Dermal irritation (i.e. edema and erythema) was observed within the application site of all rabbits after the removal of the wrappings, and eschar formation developed in all rabbits 2 to 7 days later. The scab formation in 3 rabbits sloughed off prematurely probably as a result of grooming, and raw skin was exposed beneath. New and/or repaired skin was observed in six rabbits, while seven rabbits displayed superficial flaking at the application site. None of the rabbits completely recovered from all signs of dermal irritation before the end of the 14-day observation period.

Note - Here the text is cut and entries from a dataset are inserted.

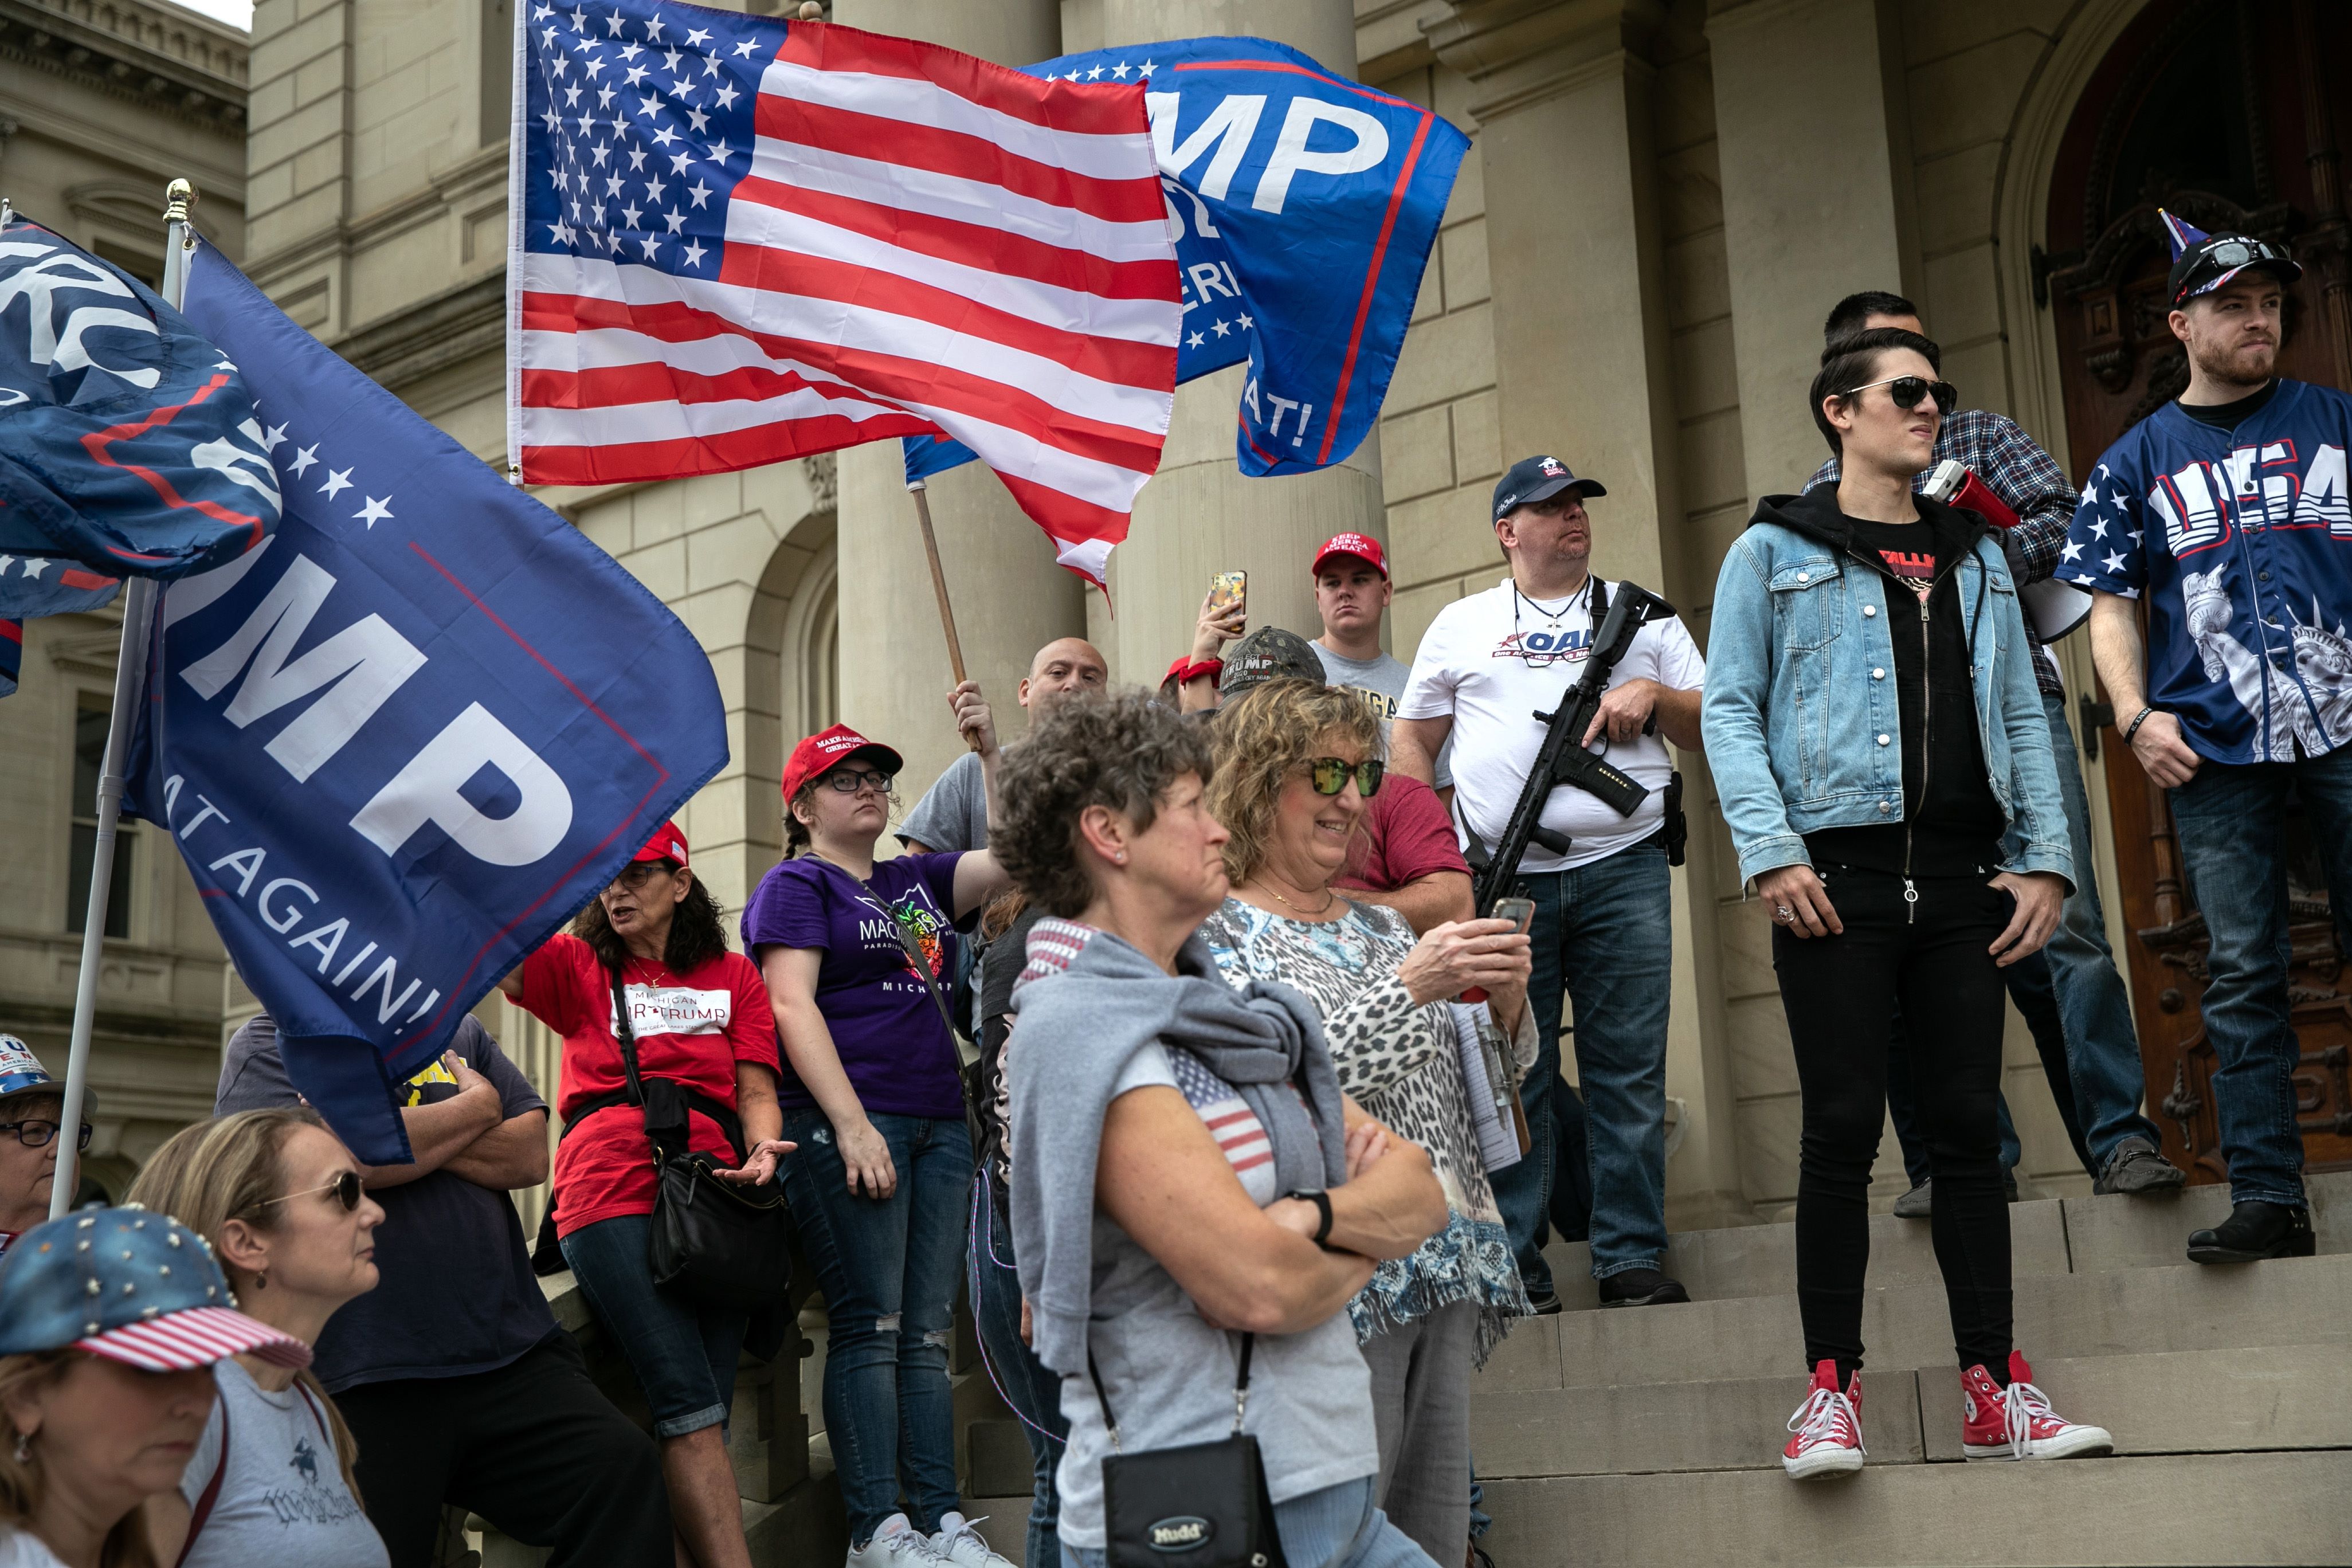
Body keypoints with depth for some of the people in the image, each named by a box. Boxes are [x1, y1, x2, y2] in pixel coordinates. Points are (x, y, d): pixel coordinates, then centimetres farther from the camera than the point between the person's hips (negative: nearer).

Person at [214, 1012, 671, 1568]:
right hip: (367, 1384, -3)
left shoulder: (459, 1032, 19)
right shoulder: (267, 1043, 6)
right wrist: (479, 1106, 2)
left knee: (627, 1473, -19)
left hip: (513, 1353, 3)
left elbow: (530, 1155, 5)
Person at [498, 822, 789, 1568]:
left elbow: (756, 1091, 16)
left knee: (706, 1418, -8)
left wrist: (762, 1148, -5)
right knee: (689, 1409, -18)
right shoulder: (578, 966, 21)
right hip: (611, 1191, -2)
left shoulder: (734, 976, 23)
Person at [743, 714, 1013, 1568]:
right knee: (870, 1326, -8)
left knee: (926, 1332, 5)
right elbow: (791, 1005, -9)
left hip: (939, 1123, 6)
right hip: (846, 1123, -6)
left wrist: (991, 750, 5)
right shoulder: (795, 885, 3)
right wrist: (852, 1126, -17)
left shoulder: (916, 879, 21)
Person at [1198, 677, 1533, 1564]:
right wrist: (1410, 984, -19)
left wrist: (1505, 1004, -3)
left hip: (1445, 1274, 7)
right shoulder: (1214, 935, -3)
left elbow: (1485, 1082, 18)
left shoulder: (1381, 926, 17)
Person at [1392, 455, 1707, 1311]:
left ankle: (1632, 1258, 7)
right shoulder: (1461, 624, 15)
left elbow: (1714, 727, 15)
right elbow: (1413, 740, 17)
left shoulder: (1643, 615, 16)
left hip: (1623, 873, 1)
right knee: (1515, 1079, 1)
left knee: (1629, 1072, 0)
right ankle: (1514, 1267, 7)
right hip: (1504, 880, 0)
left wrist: (1655, 693, -5)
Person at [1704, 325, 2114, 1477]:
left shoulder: (1976, 558, 20)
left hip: (1961, 877, 4)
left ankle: (1993, 1388, 10)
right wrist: (1772, 852, -13)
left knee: (1969, 1125, 5)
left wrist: (2047, 858, 5)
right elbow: (1730, 710, 0)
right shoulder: (1774, 551, 7)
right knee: (1843, 1129, -4)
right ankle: (1831, 1390, 2)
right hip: (1839, 875, -4)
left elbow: (2021, 715, 17)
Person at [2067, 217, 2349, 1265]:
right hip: (2212, 748, 0)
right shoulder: (2138, 461, 13)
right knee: (2243, 974, 1)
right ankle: (2266, 1198, 4)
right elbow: (2111, 606, 10)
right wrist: (2135, 715, -5)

Regarding the observed dermal irritation, the skin irritation study with TAME (see section on skin irritation) is considered more relevant for drawing a conclusion on skin irritation.

In a volunteer study with six humans (men) per group (Pekari et al, 1997b), TAME caused only minor acute effects (exposure concentrations: 15 ppm (60 mg/m3) and 50 ppm (212 mg/m3)). The reporting on the effects is somewhat inconsistent and not very firm conclusions can be drawn from the study. Feeling characterised as heaviness of the head seemed to correlate inversely with increasing TAME concentration. Concentrations up to 50 ppm did not have an effect on reaction time, balance or mood during/after 4-hour exposure. In conclusion, 50 ppm (212 mg/m3)) is considered the NOAEC in this study.

Justification for classification or non-classification

Based on the oral LD50 value for female rats, TAME has to be classified according to Directive 67/48/EEC as Xn – R22 (Harmful if swallowed). In accordance to EU Classification, Labeling and Packaging of Substances and Mixtures (CLP) Regulation (EC) No. 1272/2008, TAME has to be classified for Acute toxicity, Cat. 4 - H302 (Harmful if swallowed). No classification for acute inhalation and dermal toxicity is warranted.

Based on the proposed read-across approach, this classification does also apply for C5-6 branched alkylmethyl-ethers.